“The Houdini Box” Gives Kids Glimpse of Magical Theater World

“The Houdini Box” exemplifies Chicago Children’s Theatre’s passion for introducing young patrons to the performing arts.

With its interactive playbills, gorgeous sets and a production melding acting, singing and puppetry, the show is, indeed, a good first taste of live performance.

The world premiere musical, based on the book by children’s author and illustrator Brian Selznick—whose work inspired the Oscar best picture nominee “Hugo”—is lavishly portrayed by director and designer Blair Thomas. His three-stage setup at Chicago’s beautiful Mercury Theater is wonderfully adorned in Selznick illustrations, permitting the characters to literally pop from the book’s pages.

Center stage is dedicated to live action and some nifty illusions while Thomas’ puppets accentuate the story from either side.

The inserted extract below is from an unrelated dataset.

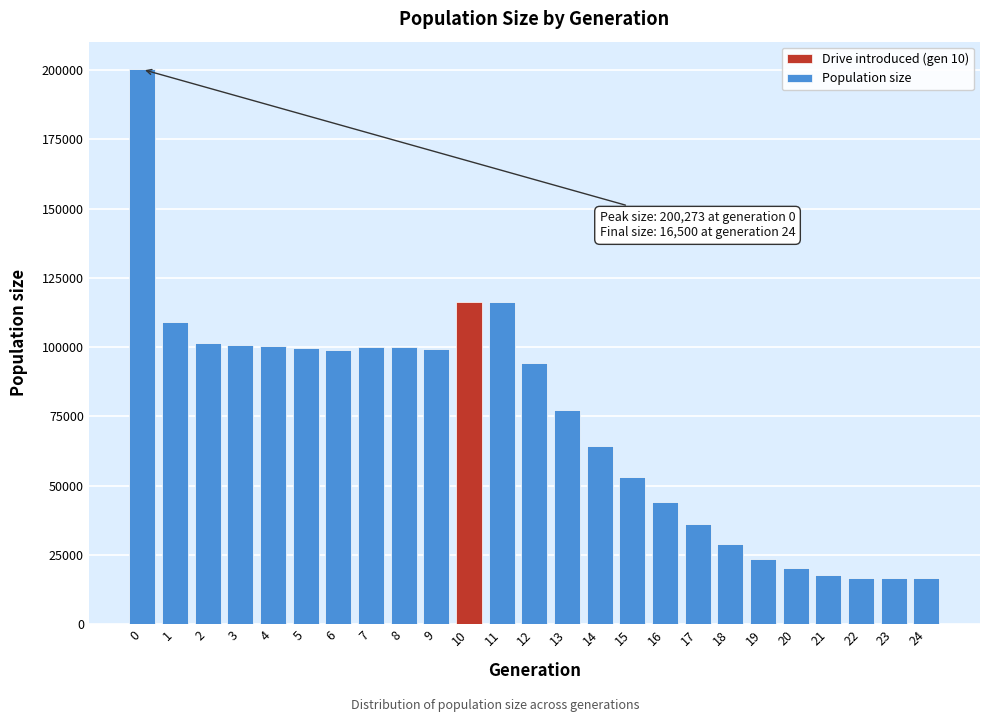

What is the change in value from 12 to 13?

-16761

The tale of “The Houdini Box” has young magician wannabe Victor meeting his idol, Harry Houdini, at New York’s Pennsylvania Station in 1926. Houdini invites the lad to learn his magic, but ultimately only leaves Victor a wooden box he seemingly cannot open. The story ultimately encourages its audience never to abandon their dreams.

Versatile actor Derek Hasenstab as Barker (the narrator), Houdini and (in drag) Victor’s Aunt Harriett is stellar. Alex Weisman as Victor and Sara Sevigny as Mother are believable. If this were a play, the performances would be more than fine.

But as a musical, one without a memorable song in the lot, it’s just okay. Cast members all sing adequately, but listening to the performances of Hannah Kohl’s score and lyrics confirms the distance between good community and professional stages isn’t too far.

In addition to the sets, illustrations and puppets, Elizabeth Wislar’s terrific period costuming and the company’s lovely, creative student playbill and activity book are distinct professional elements. Mark Messing’s band is another.

They go a long way toward a recommendation to take a class or family trek to the Mercury Theater (through March 4) or Skokie’s North Shore Center for the Performing Arts (March 14-25) to introduce kids to theater. This performance of “The Houdini Box” is a decent first taste of live performance, true to CCT’s mission to whet the appetites of next generation’s theatergoers.

It’s just not quite magical.

“The Houdini Box” plays through March 4 at the Mercury Theater, 3745 N. Southport Ave., and March 14-25 at the North Shore Center for the Performing Arts, 9501 N. Skokie, Blvd., Skokie. The show runs 1 hour and 10 minutes, with no intermission. Information and tickets are available at chicagochildrenstheatre.org.